A new report published Tuesday in The Lancet Planetary Health finds that pollution is still killing a staggering number of people worldwide, predominantly in lower- and middle-income countries. But pollution is a severe threat to the health of every single person on the planet, the report authors urge.
“People in the United States need to be concerned about these findings,” Philip Landrigan, a co-author of the report and director of Boston College’s Global Pollution Observatory, tells Inverse.
The report’s most damning conclusion: nine million people around the globe die prematurely due to pollution each year. The World Health Organization reports that there were 55.4 million deaths in 2019, meaning that pollution causes nearly one-in-six deaths worldwide. More than 90 percent of these deaths occur in lower- and middle-income countries, predominantly in parts of Asia and Africa.
A sobering and necessary read.
Your parents were right: Don’t stare into the Sun — unless you are an orbiter designed to stare at the Sun that is. In March, NASA and ESA's Solar Orbiter had a close encounter with the Sun. Pictures and videos from its venture reveal new mysteries about our home star.

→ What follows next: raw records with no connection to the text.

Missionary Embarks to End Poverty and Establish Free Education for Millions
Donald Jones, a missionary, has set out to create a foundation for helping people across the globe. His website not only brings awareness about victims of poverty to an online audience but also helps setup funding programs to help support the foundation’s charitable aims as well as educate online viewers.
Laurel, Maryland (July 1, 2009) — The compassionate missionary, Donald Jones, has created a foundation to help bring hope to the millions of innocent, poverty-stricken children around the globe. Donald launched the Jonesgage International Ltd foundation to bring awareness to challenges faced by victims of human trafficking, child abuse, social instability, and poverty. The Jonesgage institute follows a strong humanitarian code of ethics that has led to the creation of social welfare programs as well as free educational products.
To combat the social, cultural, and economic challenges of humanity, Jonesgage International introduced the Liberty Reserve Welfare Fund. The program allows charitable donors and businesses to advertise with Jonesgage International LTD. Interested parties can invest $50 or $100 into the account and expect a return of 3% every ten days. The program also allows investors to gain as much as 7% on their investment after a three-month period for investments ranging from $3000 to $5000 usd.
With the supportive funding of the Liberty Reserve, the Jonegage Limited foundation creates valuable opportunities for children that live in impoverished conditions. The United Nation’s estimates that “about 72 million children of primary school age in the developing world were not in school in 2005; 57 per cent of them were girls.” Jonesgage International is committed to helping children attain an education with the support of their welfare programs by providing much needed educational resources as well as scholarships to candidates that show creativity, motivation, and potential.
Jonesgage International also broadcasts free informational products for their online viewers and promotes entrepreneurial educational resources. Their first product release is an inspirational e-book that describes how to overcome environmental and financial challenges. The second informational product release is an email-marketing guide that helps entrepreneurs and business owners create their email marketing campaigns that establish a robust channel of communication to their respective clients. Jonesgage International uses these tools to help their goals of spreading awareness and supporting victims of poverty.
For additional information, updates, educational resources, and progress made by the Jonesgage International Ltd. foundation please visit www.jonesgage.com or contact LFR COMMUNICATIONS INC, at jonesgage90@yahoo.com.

For ESA’s Solar Orbiter, getting blasted by the Sun’s energy is no sweat. And the orbiter’s ability to get up close and personal is giving us a new view of our home star’s surface.

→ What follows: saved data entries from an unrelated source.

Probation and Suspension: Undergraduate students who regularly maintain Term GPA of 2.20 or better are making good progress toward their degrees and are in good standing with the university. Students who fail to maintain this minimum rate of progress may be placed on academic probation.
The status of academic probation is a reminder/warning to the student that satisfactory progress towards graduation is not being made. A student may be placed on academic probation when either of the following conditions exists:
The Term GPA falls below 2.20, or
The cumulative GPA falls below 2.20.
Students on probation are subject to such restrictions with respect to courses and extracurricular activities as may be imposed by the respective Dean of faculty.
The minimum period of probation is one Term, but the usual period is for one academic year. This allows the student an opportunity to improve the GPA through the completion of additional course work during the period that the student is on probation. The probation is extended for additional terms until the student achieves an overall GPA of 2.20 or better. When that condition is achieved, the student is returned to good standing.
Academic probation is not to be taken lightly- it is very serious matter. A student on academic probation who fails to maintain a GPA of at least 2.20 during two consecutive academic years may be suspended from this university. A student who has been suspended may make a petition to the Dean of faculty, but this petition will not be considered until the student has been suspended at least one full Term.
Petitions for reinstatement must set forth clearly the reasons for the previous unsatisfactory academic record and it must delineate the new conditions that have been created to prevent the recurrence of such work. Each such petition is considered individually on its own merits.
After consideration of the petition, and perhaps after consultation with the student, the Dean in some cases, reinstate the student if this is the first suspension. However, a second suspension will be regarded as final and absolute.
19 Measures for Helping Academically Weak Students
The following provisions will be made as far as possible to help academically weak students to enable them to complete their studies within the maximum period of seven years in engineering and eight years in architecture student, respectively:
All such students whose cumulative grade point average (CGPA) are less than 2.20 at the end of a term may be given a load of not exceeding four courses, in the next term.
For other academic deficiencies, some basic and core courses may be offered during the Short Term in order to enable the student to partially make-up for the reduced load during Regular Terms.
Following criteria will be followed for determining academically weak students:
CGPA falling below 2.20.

This week, the European Space Agency released a trove of new videos and photos from that March encounter, including the sharpest view ever captured of the Sun’s south pole.
Much of the Sun’s energy is emitted at wavelengths invisible to the human eye.
But researchers are able to color code features on the Sun using Solar Orbiter’s data in order to give us an accurate representation of what the surface looks like — and it is jaw-droppingly beautiful.
The second launch of the Starliner will take place today, Thursday, with Boeing’s commercial crew ambitions somewhat on the line.
The aforementioned flight test was plagued by two critical navigation issues with the CST-100 Starliner spacecraft. Three years later, Boeing hopes to prove their system with a successful launch, orbit, and docking at the International Space Station (ISS). If all goes according to plan, Starliner will successfully deliver 500 pounds of cargo to the ISS and set the stage for the Starliner’s first crewed mission to the station later this year.
Boeing’s Starliner program is a vital component of its space program in the coming years. The Starliner is in stiff competition with SpaceX’s Crew Dragon to transport astronauts to the ISS — but unlike Starliner, Crew Dragon has carried five missions to the ISS, most recently Crew-4 and the Axiom-1 private tourist mission. As a prerequisite to carrying crews to orbit, Boeing must prove the safety of its launch system. This includes critical orbital missions like OFT-2 that must take place before any astronauts can launch aboard the capsule.
The InSight lander set down on Mars in November 2018. But now, like Opportunity before it, Mars dust is shutting down solar power to the mission.
During a Tuesday teleconference, the InSight team announced that the solar panels of the stationary probe are covered in Martian dust, obstructing its energy source. This means that InSight will begin slowly preparing for its retirement, with science operations reaching their finale by the end of this summer.
This update comes just two weeks after the probe’s highly sensitive seismometer detected the strongest quake ever recorded on another planet.
When InSight first reached Mars in November 2018, “we were at approximately 5,000 watt-hours per sol,” Kathya Zamora Garcia, InSight deputy project manager, said in the press conference. “Sol” refers to a Martian day. “Today, we are at about a tenth of that available power, approximately about 500 watt-hours per sol.”
Martian dust is coating the solar panels, which “limits the amount of activities we can do,” she said. “That includes running the seismometer, other instruments, and moving our arm.”